Napoleon looked up from his desk as his fuming partner approached him.
“Ah, there you are,” Napoleon said, taking note of Illya’s disposition. “Mr. Waverly wants to see us--”
“Where is my cat?”
“…What?” Napoleon asked, genuinely puzzled.
“I cannot find Baba Yaga anywhere. Where is my cat!?”
“Okay, first of all, while I do live dangerously, I don’t live that dangerously, and therefore, I would never try to steal Baba Yaga from you,” Napoleon said, getting to his feet. “Secondly, seeing as though you and she were both staying in my apartment before our landlady caught us and we moved her to the office, I’ve always considered her half my cat, as well. And lastly, but certainly not least, I am wounded that you’d think I would try to steal Baba Yaga from you.”
Illya’s expression softened.
“Forgive me, Napoleon; I did not mean to accuse you,” he said. “She is usually here, in her basket in our office, and if she isn’t here, then she is usually at the commissary. But she is not here, and I just went to the commissary; they haven’t seen her all day. I am worried…”
“Worried?” Napoleon asked.
“Today is Halloween; black cats are often poorly treated around this time due to the foolish superstitions surrounding them.” The Russian’s eyes flashed. “Mark my words, if someone has made her part of a living Halloween display on their desk, I shall be haunting them for the rest of their days. And if worse has befallen her, I swear--”
“Okay, calm down, Tovarisch,” Napoleon said. “Everyone here loves Baba Yaga; they’d never hurt her. More than likely, someone was eating something she had her eye on, and she followed them.”
“That had better be all,” Illya said, darkly.
“Let’s ask around and see if anyone’s seen her,” Napoleon said. “We need to stop in and see Mr. Waverly, too; he wanted to see us about something.”
“Perhaps you should go without me and brief me later,” Illya said, his mind clearly on his missing cat as they left the office.
Both he and Napoleon paused as they nearly bumped into Mark and April, who were looking just as concerned.
“Morning,” Mark offered. “I don’t suppose either have you have seen Featherstone?”
He was referring to the yellow and orange Camelot macaw that was often used by U.N.C.L.E. agents to transport microdots—usually stuck to his legs. Though Featherstone was used to being handled by all of the field agents and the couriers, he had taken a shine to a couple agents in particular—Napoleon and Mark, most of all.
“No, we haven’t,” Napoleon said. “In fact, we’re looking for Baba Yaga--”
“Oh, there you are!” a new voice called from down the corridor. George Dennell, followed by Mandy Stevenson, approached them now. “Has anyone seen a ferret?”
“…What?” Napoleon asked, puzzled again.
“George has developed a new remote-controlled micro-camera,” Mandy explained. “The idea was to put it on the collar of a ferret, so that the ferret could sneak into THRUSH headquarters.
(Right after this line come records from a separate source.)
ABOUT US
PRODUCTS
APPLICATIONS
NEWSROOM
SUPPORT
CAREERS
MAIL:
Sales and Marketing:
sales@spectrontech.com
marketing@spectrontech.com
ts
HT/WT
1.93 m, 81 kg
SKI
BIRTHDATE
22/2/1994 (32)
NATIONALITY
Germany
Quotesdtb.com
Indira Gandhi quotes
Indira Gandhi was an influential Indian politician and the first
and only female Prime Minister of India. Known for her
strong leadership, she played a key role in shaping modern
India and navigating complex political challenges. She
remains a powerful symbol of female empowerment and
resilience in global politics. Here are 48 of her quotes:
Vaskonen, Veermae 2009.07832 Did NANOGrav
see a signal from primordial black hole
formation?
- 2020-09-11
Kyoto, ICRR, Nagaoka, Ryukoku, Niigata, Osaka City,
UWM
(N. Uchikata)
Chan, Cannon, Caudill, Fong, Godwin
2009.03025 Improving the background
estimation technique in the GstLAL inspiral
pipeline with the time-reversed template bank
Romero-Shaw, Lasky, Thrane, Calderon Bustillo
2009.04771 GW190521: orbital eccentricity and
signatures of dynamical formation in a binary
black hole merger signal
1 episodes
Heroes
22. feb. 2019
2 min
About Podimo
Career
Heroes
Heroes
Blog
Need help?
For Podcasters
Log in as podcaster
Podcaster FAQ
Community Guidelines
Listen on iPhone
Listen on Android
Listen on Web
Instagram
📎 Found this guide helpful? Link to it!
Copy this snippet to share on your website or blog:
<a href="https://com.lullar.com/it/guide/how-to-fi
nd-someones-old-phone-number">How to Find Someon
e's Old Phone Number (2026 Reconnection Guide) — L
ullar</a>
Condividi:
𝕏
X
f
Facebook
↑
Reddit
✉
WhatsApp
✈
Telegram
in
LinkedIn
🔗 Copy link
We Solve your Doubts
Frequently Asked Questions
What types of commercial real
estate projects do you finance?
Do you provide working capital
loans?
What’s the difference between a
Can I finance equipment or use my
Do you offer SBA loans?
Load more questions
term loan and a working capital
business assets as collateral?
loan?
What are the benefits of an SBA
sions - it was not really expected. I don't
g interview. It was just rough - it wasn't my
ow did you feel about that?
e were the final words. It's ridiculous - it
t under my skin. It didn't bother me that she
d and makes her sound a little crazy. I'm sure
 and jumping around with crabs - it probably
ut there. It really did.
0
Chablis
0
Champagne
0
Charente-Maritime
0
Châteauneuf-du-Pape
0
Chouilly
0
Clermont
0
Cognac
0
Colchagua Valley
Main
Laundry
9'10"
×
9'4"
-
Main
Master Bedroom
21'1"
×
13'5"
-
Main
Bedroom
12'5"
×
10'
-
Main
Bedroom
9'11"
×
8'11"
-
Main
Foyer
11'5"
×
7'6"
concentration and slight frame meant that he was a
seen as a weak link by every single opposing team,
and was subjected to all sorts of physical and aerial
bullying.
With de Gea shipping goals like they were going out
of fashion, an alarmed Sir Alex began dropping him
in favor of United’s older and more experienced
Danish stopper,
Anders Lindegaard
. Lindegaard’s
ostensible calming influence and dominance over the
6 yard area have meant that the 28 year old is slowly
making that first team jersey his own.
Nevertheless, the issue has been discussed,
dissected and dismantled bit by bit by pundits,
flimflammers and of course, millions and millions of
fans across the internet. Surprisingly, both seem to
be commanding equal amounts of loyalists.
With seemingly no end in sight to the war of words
But the ferret George was going to test it with has gone missing; I’m helping him look for it.”
“My cat is also missing,” Illya said, frowning. “And so is Featherstone.”
“The courier parrot?” Mandy gasped.
“…This can’t be a coincidence,” April said. “I think Mr. Waverly should be informed about this!”
And so the crew of six headed to Waverly’s office—and stopped in their tracks as they saw a young, light-haired girl sitting beside Waverly at his table. Baba Yaga was purring away in her arms, Featherstone was preening himself while perched on her chair, and George’s missing ferret was scurrying nearby her on the circular tabletop.
“Ah, good morning!” Waverly said, as the agents stared in utter befuddlement. “I don’t believe you’ve had the chance to meet my granddaughter? Say hello to everyone, Blanche.”
“Hi,” the child said, looking up at them for a moment before turning her attention back to Baba Yaga.
Illya stared in slight discomfiture, seeing his cat being so chummy with a stranger.
“It’s very nice to meet her, Sir, but April and I require Featherstone’s services at the moment,” Mark said.
“And I need to test the micro-camera on the ferret…” George added.
“Blanche, my dear, didn’t I tell you that you needed to ask first?”
“They followed me!” the girl protested, as the parrot and the ferret returned to where they needed to go.
“Looks like we’ve got a six-year-old pied piper on our hands,” Napoleon mused.
“Which brings me to my reason for asking the two of you here,” Waverly said, looking to Napoleon and Illya. “I have a favor to ask of you. My granddaughter wishes to attend a Halloween party tonight, followed by some trick-or-treating, and I need a couple of chaperones for her in the event of there being any… nasty birds about.”
“You can count on us, Sir,” Napoleon said, with a nod. “Right, Tovarisch?”
“Hmm? Oh. Da,” Illya sighed, as he looked at Baba Yaga purring away.
Well… at least his cat was happy. That was the most important thing.